Most interestingly, Westbury delisted its stock from the Nasdaq exchange in October 2017, and set a deregistration date with the SEC of Jan. 15, 2018. Such a delisting can be a step toward either a takeover or a merger. Word of warning: Delisting sometimes indicates a company is going to declare bankruptcy. After its delisting, the company announced its sixth stock repurchase program. Such a move typically indicates management's confidence in the company.

Charter Financial Corp.

Charter Financial Corp. (CHFN) also completed their initial conversion offering in April 2013. The bank is based in West Point, Ga. and has 20 branches spread across Georgia, Alabama and the Florida panhandle. As of September 2017, total assets were $1.6 billion. Charter Financial’s management took advantage of the credit crisis to purchase three banks with FDIC loan-loss sharing arrangements between 2009 and 2011 to expand their Florida and Georgia operations. 
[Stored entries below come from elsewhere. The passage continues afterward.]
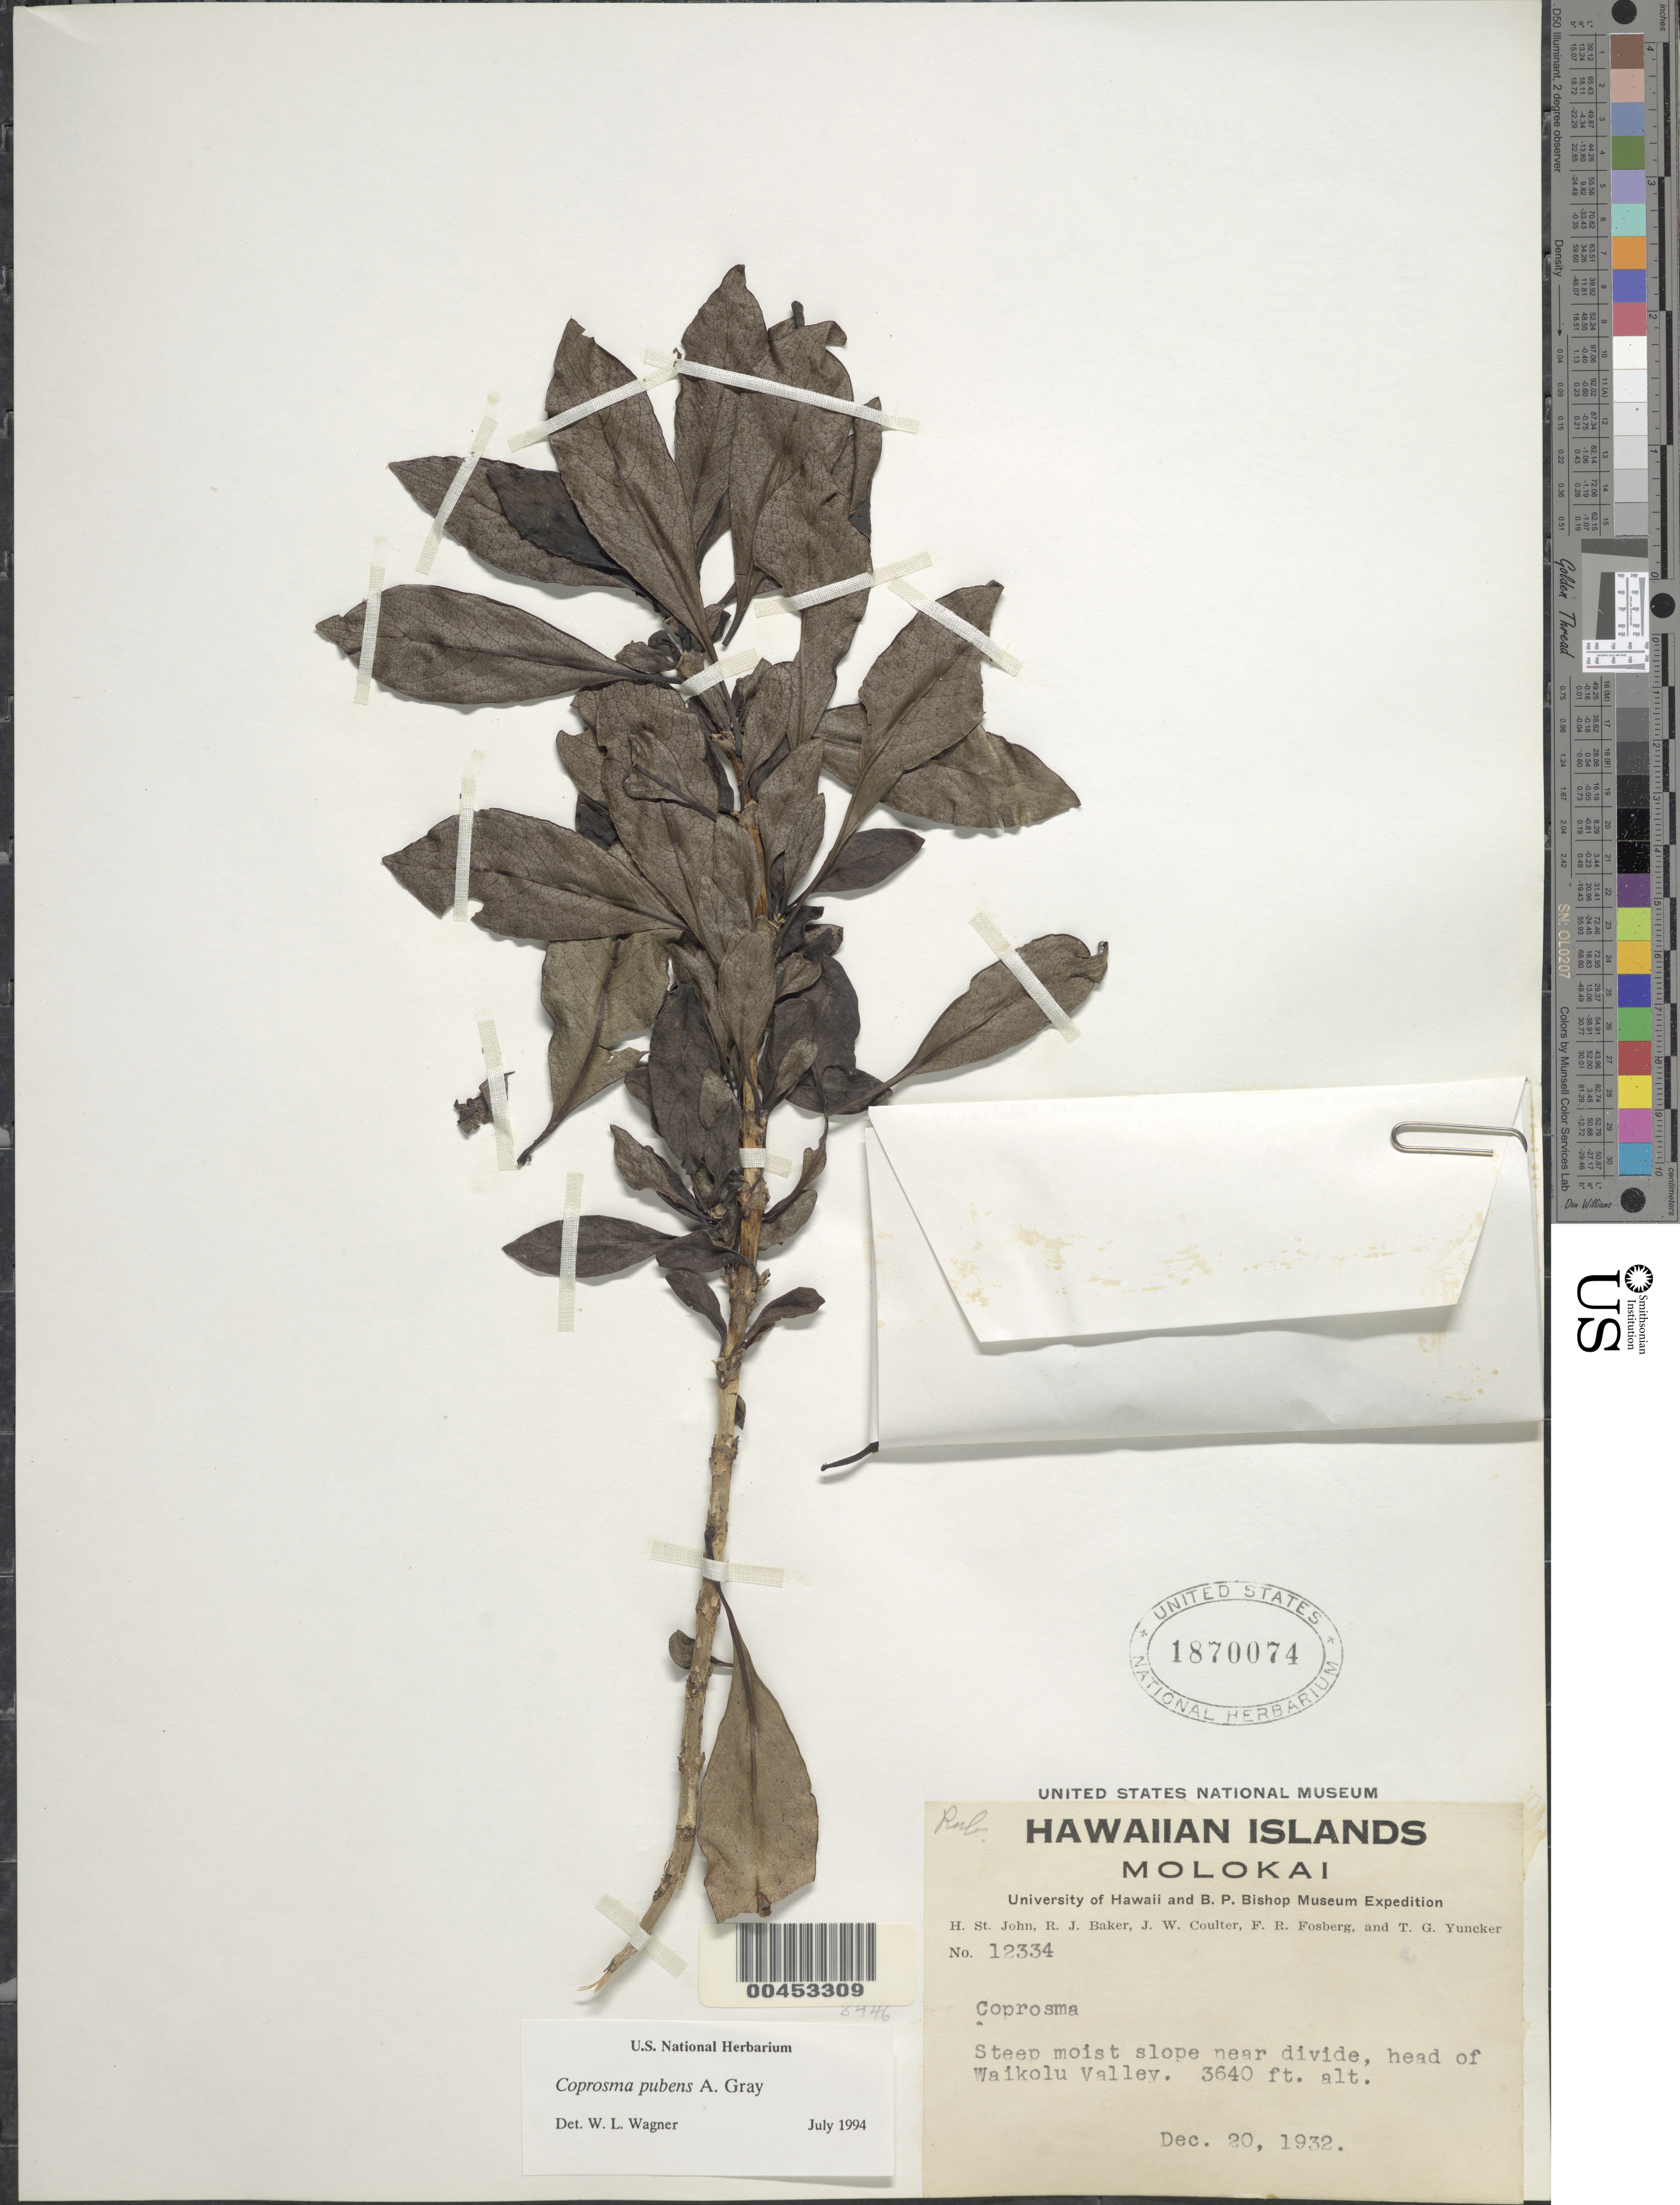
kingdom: Plantae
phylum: Tracheophyta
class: Magnoliopsida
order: Gentianales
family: Rubiaceae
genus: Coprosma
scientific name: Coprosma pubens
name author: A. Gray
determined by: Wagner, W. L., (BOT), Smithsonian Institution - National Museum of Natural History (UNITED STATES)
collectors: H. St. John, R. J. Baker, J. W. Coulter & F. R. Fosberg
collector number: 12334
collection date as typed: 20 Dec 1932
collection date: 1932-12-20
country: United States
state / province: Hawaii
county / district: Maui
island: Moloka'i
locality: Head of Waikolu Valley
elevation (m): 1109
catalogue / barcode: US 1870074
Almost 70% of the loan portfolio is commercial real estate and single-family homes. It's latest earnings report shows earnings per share (EPS) growth of 20.3% over the previous year. The shareholder list includes bank stock specialists including FJ Capital and Banc Funds LLC. Charter Financial operates in a very competitive market, and they will either have to grow by acquiring more banks going forward or they could easily become a target for one of the larger banks growing in the regions. Bank M&A activity has been brisk in the Southeast, and is expected to continue.

The Bottom Line

Buying these boring little thrifts can lead to enormous profits. With takeover premiums for banks currently averaging 1.35 times book value, the upside from current prices is large enough to justify the purchase at current prices. Given that both banks are growing their book value and repurchasing stock, the potential profit is rising every quarter.

Disclosure: At the time of writing, the author owned shares in Charter Financial Corp and Westbury Bancorp Inc.